— Он твой родной отец? — спросила Иринка.
— Конечно, родной.
— И он всегда такой был? — Иринка чуть замялась. — Такой необщительный?
— Пожалуй, всегда. Он никогда не ходил со мной гулять, и я не помню, чтобы он когда-нибудь катался со мною на лодке или отправился вместе на каток.
— А сам ходит на каток?
— Ходит. Как-то я сказал: «Папа, пошли вместе», а он ответил:
— Люблю ходить один. Пусть каждый ходит сам по себе.
Мальчик помолчал и спросил:
— Ну, что посоветуешь, голос друга?
— Я понимаю тебя, — сказала Иринка. — Это все очень тяжело, но если ты уйдешь из дома, то куда?
— Уеду к дедушке в Алтайский край.
— Чей это папа?
— Мамин.
— И бабушка есть?
— Нет, бабушки нет уже давно.
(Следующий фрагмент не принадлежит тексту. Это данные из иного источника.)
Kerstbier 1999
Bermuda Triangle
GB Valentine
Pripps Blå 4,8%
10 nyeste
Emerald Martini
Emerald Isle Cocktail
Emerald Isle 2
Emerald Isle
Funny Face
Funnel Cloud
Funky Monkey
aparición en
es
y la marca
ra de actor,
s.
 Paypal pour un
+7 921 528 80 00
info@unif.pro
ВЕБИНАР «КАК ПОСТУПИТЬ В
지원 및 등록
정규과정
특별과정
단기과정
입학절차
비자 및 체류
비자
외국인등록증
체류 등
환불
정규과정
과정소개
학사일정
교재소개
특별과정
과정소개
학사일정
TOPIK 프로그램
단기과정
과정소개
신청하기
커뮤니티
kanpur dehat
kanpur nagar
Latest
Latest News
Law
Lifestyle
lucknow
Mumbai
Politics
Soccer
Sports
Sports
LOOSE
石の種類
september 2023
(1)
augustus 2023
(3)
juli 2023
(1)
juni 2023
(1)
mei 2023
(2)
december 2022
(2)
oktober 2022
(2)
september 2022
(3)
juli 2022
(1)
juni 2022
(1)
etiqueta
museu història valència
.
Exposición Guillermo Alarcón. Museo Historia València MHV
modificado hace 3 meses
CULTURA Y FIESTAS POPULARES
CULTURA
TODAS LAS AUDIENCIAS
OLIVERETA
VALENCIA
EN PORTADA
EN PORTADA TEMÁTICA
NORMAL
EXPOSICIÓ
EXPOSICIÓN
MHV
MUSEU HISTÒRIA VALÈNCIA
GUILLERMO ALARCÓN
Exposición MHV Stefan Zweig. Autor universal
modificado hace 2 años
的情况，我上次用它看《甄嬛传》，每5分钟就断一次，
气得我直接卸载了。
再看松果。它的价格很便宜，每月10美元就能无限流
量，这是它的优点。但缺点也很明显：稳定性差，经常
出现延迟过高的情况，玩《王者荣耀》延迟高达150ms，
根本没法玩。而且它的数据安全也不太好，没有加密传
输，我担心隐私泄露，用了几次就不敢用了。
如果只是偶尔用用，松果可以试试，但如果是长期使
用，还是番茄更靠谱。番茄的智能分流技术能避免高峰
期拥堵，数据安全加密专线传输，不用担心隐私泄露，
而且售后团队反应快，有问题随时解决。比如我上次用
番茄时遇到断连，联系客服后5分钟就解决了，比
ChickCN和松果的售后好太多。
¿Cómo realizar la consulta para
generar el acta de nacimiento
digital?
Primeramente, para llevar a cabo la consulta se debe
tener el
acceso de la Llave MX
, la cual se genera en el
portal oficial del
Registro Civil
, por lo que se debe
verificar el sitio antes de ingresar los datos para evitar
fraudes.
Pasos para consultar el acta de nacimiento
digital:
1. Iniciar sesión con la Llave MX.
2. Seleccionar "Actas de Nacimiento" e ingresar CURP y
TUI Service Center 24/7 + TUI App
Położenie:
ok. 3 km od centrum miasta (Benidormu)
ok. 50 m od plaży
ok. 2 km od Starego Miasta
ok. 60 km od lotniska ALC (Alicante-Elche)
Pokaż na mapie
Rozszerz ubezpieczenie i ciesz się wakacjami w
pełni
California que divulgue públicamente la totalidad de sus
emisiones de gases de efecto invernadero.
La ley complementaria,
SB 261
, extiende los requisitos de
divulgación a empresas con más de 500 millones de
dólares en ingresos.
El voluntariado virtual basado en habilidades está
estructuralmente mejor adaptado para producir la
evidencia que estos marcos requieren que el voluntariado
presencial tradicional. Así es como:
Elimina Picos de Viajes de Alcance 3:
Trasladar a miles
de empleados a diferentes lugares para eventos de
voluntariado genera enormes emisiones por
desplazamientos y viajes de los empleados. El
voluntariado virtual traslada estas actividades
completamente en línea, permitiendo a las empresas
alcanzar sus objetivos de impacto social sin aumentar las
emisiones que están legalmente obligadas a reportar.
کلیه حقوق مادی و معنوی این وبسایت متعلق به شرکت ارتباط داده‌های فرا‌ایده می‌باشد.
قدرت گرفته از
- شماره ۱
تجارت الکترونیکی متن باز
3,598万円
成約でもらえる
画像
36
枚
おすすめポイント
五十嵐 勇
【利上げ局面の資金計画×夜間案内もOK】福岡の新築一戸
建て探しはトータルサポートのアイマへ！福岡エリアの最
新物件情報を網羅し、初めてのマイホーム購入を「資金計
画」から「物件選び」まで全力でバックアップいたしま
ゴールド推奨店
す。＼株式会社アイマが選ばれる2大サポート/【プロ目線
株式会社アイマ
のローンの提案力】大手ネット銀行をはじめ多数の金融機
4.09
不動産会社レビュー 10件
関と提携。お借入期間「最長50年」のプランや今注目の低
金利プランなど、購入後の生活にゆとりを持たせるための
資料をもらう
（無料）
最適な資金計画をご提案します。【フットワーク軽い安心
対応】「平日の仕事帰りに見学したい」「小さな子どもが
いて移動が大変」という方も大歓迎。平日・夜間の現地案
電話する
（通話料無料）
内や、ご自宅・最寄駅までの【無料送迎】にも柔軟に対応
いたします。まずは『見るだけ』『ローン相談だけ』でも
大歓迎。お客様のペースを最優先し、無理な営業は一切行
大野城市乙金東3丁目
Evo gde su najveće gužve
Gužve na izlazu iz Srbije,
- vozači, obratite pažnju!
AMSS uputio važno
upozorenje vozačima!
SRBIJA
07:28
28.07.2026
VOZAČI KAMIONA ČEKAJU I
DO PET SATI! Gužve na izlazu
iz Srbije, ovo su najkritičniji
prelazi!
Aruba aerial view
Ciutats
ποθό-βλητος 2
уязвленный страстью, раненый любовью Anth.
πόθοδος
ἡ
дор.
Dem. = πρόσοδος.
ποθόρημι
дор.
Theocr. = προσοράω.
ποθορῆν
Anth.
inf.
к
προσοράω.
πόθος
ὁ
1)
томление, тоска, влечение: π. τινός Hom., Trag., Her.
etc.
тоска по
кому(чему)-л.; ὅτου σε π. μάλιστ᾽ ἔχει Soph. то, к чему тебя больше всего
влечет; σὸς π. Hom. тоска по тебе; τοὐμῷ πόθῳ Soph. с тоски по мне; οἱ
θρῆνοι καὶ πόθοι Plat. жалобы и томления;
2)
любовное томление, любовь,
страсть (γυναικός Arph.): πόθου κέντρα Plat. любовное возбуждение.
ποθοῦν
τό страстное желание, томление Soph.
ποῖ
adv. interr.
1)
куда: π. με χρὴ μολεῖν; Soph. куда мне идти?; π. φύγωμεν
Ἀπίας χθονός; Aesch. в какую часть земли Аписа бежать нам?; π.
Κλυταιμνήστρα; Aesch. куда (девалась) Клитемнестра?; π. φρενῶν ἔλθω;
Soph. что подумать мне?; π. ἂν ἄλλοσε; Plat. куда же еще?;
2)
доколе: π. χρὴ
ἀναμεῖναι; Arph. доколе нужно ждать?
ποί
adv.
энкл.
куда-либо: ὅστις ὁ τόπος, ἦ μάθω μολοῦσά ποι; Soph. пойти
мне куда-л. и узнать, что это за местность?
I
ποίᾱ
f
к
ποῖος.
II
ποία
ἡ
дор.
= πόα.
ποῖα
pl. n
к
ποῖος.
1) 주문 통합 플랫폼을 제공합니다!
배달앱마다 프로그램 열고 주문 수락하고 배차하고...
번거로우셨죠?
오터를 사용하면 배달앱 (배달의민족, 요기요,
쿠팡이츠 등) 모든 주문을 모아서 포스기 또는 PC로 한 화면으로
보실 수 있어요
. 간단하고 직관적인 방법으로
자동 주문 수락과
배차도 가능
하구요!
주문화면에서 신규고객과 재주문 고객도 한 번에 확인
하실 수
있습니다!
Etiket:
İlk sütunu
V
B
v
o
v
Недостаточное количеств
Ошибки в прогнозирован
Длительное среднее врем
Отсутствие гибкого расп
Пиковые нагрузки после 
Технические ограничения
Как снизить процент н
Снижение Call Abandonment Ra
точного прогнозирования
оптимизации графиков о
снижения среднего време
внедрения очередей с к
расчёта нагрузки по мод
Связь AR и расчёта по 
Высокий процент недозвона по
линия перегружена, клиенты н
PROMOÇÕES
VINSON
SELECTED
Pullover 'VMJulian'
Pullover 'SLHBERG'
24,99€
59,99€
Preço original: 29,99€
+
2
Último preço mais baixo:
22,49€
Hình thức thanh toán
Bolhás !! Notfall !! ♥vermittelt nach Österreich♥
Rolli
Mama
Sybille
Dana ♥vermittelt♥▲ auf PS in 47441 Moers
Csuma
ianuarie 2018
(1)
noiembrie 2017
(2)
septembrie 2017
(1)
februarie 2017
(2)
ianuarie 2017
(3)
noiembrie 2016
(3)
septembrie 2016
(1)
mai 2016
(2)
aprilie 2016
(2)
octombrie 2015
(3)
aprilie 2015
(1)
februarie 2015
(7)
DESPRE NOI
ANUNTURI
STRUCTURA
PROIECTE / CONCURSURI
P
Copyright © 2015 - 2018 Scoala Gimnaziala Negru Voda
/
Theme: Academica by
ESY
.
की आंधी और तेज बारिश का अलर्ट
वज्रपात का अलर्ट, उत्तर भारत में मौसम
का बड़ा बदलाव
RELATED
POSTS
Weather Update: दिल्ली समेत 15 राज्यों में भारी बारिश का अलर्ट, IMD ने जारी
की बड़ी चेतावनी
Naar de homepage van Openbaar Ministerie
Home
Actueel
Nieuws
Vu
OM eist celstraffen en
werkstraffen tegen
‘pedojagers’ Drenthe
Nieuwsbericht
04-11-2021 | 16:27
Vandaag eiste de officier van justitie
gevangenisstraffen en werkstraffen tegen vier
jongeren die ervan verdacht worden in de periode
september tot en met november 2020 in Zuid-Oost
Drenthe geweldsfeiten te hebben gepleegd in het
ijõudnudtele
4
Дед снова женился лет десять тому назад.
— Он кто?
— Зоотехник в совхозе.
— А его жена? Ты ее знаешь?
— Никогда не видел.
— Тут два очень важных обстоятельства, — сказала Иринка. — Твоя мама и твоя вторая бабушка. Ты подумал о маме? Как это ты оставишь ее и уйдешь из дома? А с нею что будет? Как она вообще будет переживать твой уход? Наверно, ты — единственная ее радость…
Мальчик сказал:
— Наверно…
— Ну вот, видишь? Теперь — жена деда. Ты же ее не знаешь. Вдруг она тебя на дух не примет? И тебе будет у деда плохо?
Он молчал. Иринка спросила:
— Ты меня слышишь?
— Слышу.
— Согласен со мной?
— Согласен.
— Конечно же, может быть, у нее плохой характер.
— Я не о ней думаю, а о маме. Плевать мне на характер дедовой жены, а вот маму-то, в самом деле…
Он не докончил. Раздался щелчок, короткие гудки. Видно, трубку положили в середине фразы, но и без того все было ясно. Я тоже положил трубку. Иринка вошла в мою комнату.
— Дядя, ты все слышал?
Совестно было признаться, что я слушал, но врать не хотелось.
— Все, — ответил я.
— Дело серьезное, — сказала Иринка. — Это тебе не Галя-плакса, не придирка математички.
— Надо думать, — согласился я.
— Мне кажется, он не уйдет из дома, — снова начала Иринка.
— Ты узнала его?
— По-моему, да.
Иринка усмехнулась.
— Хотя он и положил камешек за щеку, я его узнала. Не с первого, так со второго слова.
Это оказался Митя Каширцов, он учился в параллельном классе, был отличный спортсмен, лучший волейболист школы. Митя не замедлил признаться Иринке, что именно он звонил ей и советовался с нею.
Но Иринка не сказала ему, что узнала его, она считала, что в таком случае служба помощи теряет свое значение. Потому что добро следует делать не расчетливо, а важно, чтобы голос друга был прежде всего беспристрастен, равно всем неся помощь и умный совет.
В девятом классе Митя влюбился в Иринку. Он был первой Иринкиной любовью, этот не по годам рослый парень, то веселый, беспечно-радостный, то внезапно угрюмый, сумрачный, как осенний рассвет.
Он мне и нравился и не нравился. В основном я боялся, что Иринка от него устанет. Он бывал у нас каждый день, сидел допоздна, порой говорил без устали, порой молчал, думая о чем-то, никому не известном.
Я спросил Иринку напрямик:
— Тебе тяжело с ним?
— Не бойся, — ответила она, улыбаясь. — Не бойся за меня.
— Я не боюсь, — сказал я.
— Меня никто не обидит, — сказала Иринка. Она без слов поняла мои сомнения и заботы. — Ни одна душа, и Митя тоже не обидит. Он вообще-то добрый.
По-моему, она ошибалась. Митя мог обидеть. Но я не хотел вмешиваться, предпочитая бояться за нее скрытно от всех.
Первая ее любовь окончилась вместе с окончанием школы.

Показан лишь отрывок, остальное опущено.